Young women introduced to careers in the national parks


During Women’s History Month, the local National Park Service just made some more history. On Saturday, March 12, 28 young women ages 15 to 24 spent the day in Three Rivers learning about careers in the National Park Service and at other federal agencies. 

“It is very empowering and inspiring to be in a room full of women and hear them speak about their careers,” said Cynthia. “Some of these girls normally don’t have the opportunities to look up to empowering females.” 

Accompanied by six adults, the group members were some of the female members of the Boys and Girls Clubs of Visalia, Tulare, Exeter, and Ivanhoe, as well as the Fresno Economic Opportunities Commission Local Conservation Corps. The local Boys and Girls Clubs operates afterschool programs that emphasize academic success, good character and citizenship, and healthy lifestyles.

The recent day-long program was headquartered at Community Presbyterian Church’s Harrison Hall, the participants learned about the “Women of Sequoia and Kings Canyon National Parks.” 

The day-long program included an overview of careers in the National Park Service and presentations by representatives with the U.S. Forest Service and U.S. Army Corps of Engineers with information about careers in their agencies. Tara Hostnik of Sequoia Parks Conservancy provided a living-history presentation of Alice Eastwood (1859-1953), an adventurous botanist who was one of few females to pursue this career during her era.

“Our goals with this program is to give at-risk youth the opportunity to pursue other routes for careers that they may not have known existed before today,” said  Stella Ryland of Three Rivers, who works in volunteer placement with the Boys and Girls Clubs.

Several Sequoia and Kings Canyon female employees described their careers and the opportunities available to women.
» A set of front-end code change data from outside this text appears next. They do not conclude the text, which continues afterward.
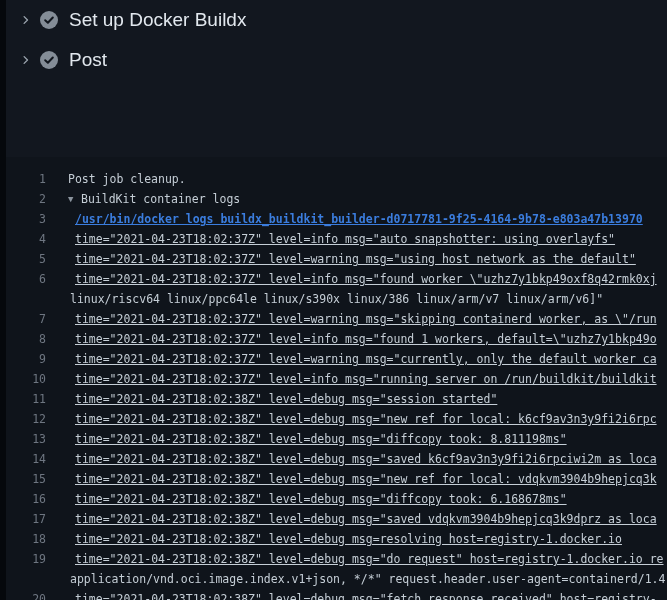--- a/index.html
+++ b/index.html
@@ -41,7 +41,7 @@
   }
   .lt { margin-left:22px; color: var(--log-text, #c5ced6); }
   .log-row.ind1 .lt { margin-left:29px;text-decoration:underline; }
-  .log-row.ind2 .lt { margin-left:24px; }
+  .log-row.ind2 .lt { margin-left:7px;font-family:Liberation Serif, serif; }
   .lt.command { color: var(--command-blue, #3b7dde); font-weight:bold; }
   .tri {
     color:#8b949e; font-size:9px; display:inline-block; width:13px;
The participants then split off into groups depending on what career path interested them.  In addition, Beth Lasswell of Three Rivers provided a demonstration with the park mules and everybody joined in for a hike in the foothills. 
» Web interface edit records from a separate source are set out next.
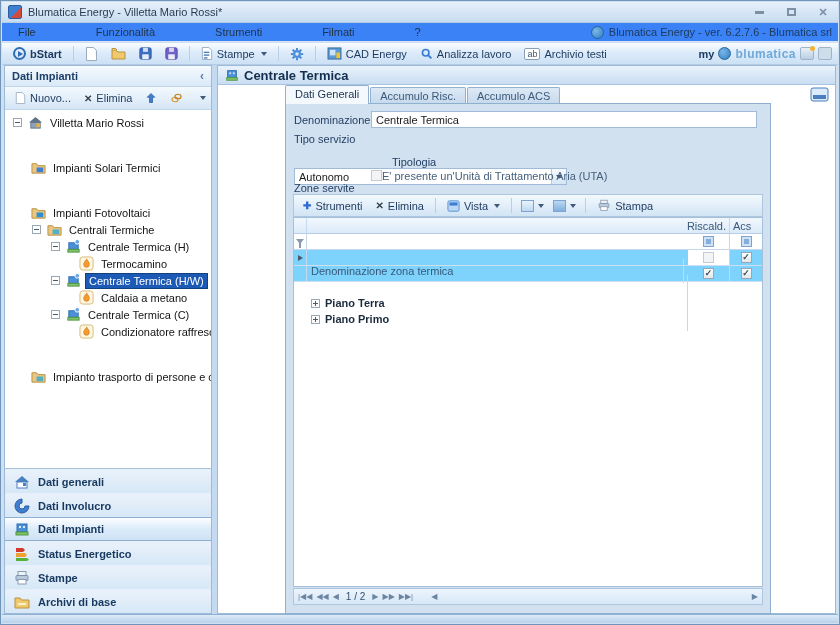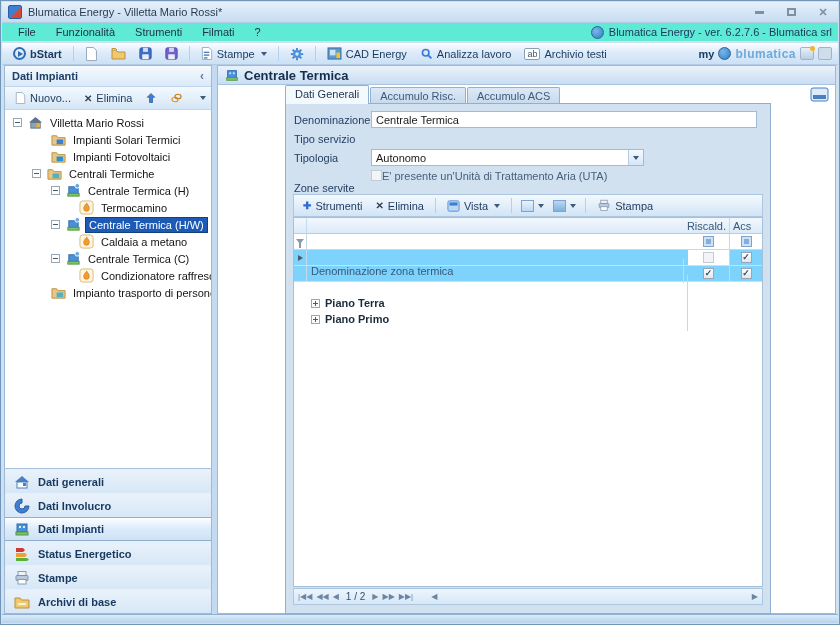--- a/index.html
+++ b/index.html
@@ -23,8 +23,8 @@
 
   
   .menubar { position:absolute; left:1px; right:1px; top:22px; height:19px;
-    background:#5eead4; display:flex; align-items:center; padding:0 6px;
-    border-bottom:1px solid #d2e3f4; }
+    background:#3b82f6; display:flex; align-items:center; padding:0 6px;
+    border-bottom:1px solid #d2e3f4;gap:40px; }
   .mi { padding:2px 10px; color:#20344c; }
   .menu-right { margin-left:auto; display:flex; align-items:center; gap:5px; color:#1d3b60; }
   .bluedot { width:13px; height:13px; border-radius:50%; background:radial-gradient(circle at 35% 35%,#7db6e8,#2d7fc1); border:1px solid #2365a0; }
“The program was really interesting!” said Angela Solano of Exeter. “I have been hiking in Sequoia National Park before, but I didn’t realize so many different jobs existed up here. The careers that interested me most were the animal and nature jobs.”

So as the National Park Service enters its second century, watch for some of these women to lead the way through careers that include recreation, conservation, wildlife studies, law enforcement, and historical preservation.

Holly Jackson contributed to this article.